O café pode sofrer um aumento de preço no segundo semestre de 2017, devido os estoques do governo estarem zerados e os estoques de armazéns particulares do grão terem sofrido uma queda de 27% na última medição, em 31 de março, segundo a Associação Brasileira da Indústria de Café (Abic).
Foto: Gui Gomes/Café Editora
De acordo com o diretor executivo da instituição, Nathan Herszkowicz, como a safra atual não é grande, o mercado traduz essa ocorrência de preço, mas o aumento no valor não deve ser excessivo. "O aumento do valor do grão faz com que, consequentemente, haja aumento no café. Os preços devem se alterar, mas não será em valores exagerados", disse. A elevação, no entanto, ainda não chegou aos consumidores. E, quando chegar, o reflexo na xícara será pequeno.
As safras de café no Brasil apresentam uma característica típica em relação ao tamanho, produzindo mais em um ano e menos no outro. Em 2016, por exemplo, foram contabilizadas 50 milhões de sacas de 60 kg. A previsão para este ano é de 45,5 milhões, segundo a Companhia Nacional de Abastecimento (Conab).
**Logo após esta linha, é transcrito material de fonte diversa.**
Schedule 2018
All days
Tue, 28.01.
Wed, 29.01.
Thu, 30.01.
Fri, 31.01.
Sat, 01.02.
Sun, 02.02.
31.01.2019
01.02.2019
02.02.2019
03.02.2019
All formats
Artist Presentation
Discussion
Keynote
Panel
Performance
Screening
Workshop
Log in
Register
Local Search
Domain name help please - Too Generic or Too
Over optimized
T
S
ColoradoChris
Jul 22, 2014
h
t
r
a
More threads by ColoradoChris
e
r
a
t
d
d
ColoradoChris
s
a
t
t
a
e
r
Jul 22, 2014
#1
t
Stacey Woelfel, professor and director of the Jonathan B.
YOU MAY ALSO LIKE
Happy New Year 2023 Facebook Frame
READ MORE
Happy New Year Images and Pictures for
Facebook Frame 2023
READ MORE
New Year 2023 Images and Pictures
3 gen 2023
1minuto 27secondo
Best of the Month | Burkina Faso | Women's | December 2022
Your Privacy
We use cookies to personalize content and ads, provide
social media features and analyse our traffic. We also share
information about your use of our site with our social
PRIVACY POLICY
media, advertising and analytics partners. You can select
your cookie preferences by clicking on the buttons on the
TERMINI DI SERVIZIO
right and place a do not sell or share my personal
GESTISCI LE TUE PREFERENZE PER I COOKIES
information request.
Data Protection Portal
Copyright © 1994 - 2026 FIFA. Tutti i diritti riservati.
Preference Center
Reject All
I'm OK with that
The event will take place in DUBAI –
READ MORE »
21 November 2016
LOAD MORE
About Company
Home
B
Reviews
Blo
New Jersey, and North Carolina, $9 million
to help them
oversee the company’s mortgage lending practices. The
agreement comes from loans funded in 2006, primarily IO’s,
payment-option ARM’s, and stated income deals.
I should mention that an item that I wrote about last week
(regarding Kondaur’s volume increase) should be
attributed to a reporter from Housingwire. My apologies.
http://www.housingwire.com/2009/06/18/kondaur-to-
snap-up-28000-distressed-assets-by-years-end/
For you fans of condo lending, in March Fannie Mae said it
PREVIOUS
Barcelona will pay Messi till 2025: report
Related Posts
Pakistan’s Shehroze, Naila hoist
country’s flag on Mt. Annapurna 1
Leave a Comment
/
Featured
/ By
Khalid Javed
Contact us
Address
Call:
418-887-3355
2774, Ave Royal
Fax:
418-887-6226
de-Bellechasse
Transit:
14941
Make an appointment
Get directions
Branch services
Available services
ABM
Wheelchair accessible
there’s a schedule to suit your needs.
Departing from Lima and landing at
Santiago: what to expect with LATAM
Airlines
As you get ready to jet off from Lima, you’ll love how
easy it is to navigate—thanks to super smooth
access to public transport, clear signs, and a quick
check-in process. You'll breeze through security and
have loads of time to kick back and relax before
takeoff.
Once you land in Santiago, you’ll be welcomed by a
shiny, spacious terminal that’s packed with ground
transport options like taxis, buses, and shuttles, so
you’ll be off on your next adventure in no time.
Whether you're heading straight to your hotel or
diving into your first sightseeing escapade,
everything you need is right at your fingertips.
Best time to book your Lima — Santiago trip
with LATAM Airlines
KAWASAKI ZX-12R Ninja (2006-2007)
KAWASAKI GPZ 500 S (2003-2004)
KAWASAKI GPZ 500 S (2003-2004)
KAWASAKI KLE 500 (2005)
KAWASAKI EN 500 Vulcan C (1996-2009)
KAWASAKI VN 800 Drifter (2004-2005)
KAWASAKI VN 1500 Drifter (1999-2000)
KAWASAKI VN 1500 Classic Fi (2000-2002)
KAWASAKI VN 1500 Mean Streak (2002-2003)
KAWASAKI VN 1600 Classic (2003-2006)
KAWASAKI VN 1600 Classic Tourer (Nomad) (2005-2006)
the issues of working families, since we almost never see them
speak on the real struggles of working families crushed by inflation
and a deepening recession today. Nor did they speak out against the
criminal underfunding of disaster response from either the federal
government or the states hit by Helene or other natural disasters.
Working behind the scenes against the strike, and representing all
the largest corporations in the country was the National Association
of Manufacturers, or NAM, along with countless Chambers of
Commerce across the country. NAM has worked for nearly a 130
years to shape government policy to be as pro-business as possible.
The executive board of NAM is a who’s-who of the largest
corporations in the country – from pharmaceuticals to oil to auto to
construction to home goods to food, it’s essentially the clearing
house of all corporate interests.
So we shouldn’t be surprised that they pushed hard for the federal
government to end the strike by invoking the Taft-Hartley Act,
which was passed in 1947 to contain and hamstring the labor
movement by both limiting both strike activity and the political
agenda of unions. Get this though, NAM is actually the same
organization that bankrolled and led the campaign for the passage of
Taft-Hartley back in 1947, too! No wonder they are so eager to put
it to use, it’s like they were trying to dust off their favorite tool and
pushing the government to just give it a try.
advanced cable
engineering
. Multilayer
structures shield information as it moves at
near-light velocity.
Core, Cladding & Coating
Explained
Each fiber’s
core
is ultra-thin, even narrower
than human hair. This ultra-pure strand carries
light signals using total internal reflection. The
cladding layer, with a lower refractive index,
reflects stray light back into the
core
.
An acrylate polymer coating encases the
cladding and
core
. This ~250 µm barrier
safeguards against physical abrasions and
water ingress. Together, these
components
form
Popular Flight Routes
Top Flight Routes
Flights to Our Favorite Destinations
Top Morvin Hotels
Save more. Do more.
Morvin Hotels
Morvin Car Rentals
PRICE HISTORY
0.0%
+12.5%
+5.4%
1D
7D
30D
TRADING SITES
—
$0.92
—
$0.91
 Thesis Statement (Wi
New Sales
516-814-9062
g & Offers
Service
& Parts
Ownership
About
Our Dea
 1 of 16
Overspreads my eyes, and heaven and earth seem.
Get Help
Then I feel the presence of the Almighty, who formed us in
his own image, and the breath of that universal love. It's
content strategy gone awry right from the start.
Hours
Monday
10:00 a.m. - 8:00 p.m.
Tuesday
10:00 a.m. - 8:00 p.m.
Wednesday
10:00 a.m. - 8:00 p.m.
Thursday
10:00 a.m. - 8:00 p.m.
Neste momento, os preços dos grãos de café estão estáveis e a tendência é que permaneçam assim, uma vez que os agricultores estão em colheita. Segundo o presidente da Cooperativa Agrícola da Zona do Jahu, em São Paulo, Carlos Nabuco de Araújo, a expectativa é de que o cenário mude no fim do ano. "O estoque tende a diminuir, pois o consumo está alto”, afirma. O café do tipo arábica produzido pela empresa é comercializado a R$ 440 a saca.